2

I have this code:

import sys
from scipy.stats import binom

def mcnemar_midp(b, c):
    n = b + c
    x = min(b, c)
    dist = binom(n, .5)
    p = 2. * dist.cdf(x)
    midp = p - dist.pmf(x)
    return midp

#get numbers from user
num1 = sys.argv[1]
num2 = sys.argv[2]

# calculate the result
myresult = mcnemar_midp(num1, num2)

# Display the sum
print myresult

which does not work if I call it like this: python mcnemar.py 87 89

However, if I hard-code 2 values for num1 and num2 it works fine.
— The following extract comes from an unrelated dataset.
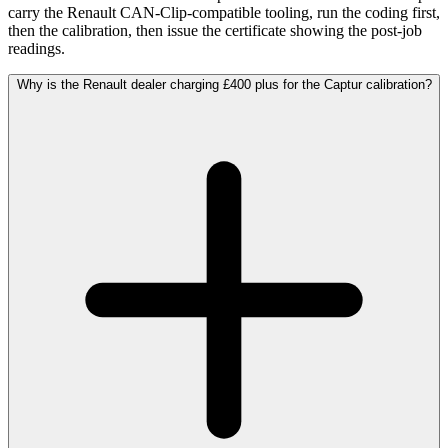
carry the Renault CAN-Clip-compatible tooling, run the coding first,
then the calibration, then issue the certificate showing the post-job
readings.
Why is the Renault dealer charging £400 plus for the Captur calibration?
The error I get is the following:

Traceback (most recent call last):
File "mcnemar.py", line 28, in <module>
myresult = mcnemar_midp(num1, num2)
File "mcnemar.py", line 19, in mcnemar_midp
p = 2. * dist.cdf(x)
File "/usr/lib/python2.7/dist-packages/scipy/stats/distributions.py", line 440, in cdf
return self.dist.cdf(x, *self.args, **self.kwds)
File "/usr/lib/python2.7/dist-packages/scipy/stats/distributions.py", line 6635, in cdf
k = asarray((k-loc))
TypeError: unsupported operand type(s) for -: 'numpy.ndarray' and    'numpy.ndarray'

but this in only if I try to pass the numbers from the command line, if I write them inside the code, it works. Please help me, I am new to python!

  • 5
    `num1` and `num2` will be strings if you pass them as commnad-line arguments to a script. The error message doesn't make much sense to me, but I bet that if you use `num1 = int(sys.argv[1])` and `num2 = int(sys.argv[2])` your problem will disappear – juanpa.arrivillaga May 28 '17 at 15:15
  • @juanpa.arrivillaga is correct. The error makes sense because ``n = b + c`` and ``x = min(b, c)`` still work if ``b`` and ``c`` are strings. – GjjvdBurg May 28 '17 at 15:19
  • @GJJ ah yes, I tested it out. The issue is the error message is a bit vague. The `-` operator *is* supported for types `ndarray` and `ndarray`, but *not* if the `dtypes` of those arrays are incompatible, e.g. `object` and `int`. But the error message is a bit generic. But when I try to reproduce it, I'll get something like `TypeError: ufunc 'add' did not contain a loop with signature matching types dtype(' – juanpa.arrivillaga May 28 '17 at 15:22
  • 1
    Ok, can you either write up the solution as an answer and accept it or delete the question? – Sam Hartman May 28 '17 at 15:39

1 Answers1

0

The issue was fixed after the sys.argv values were cast to integers.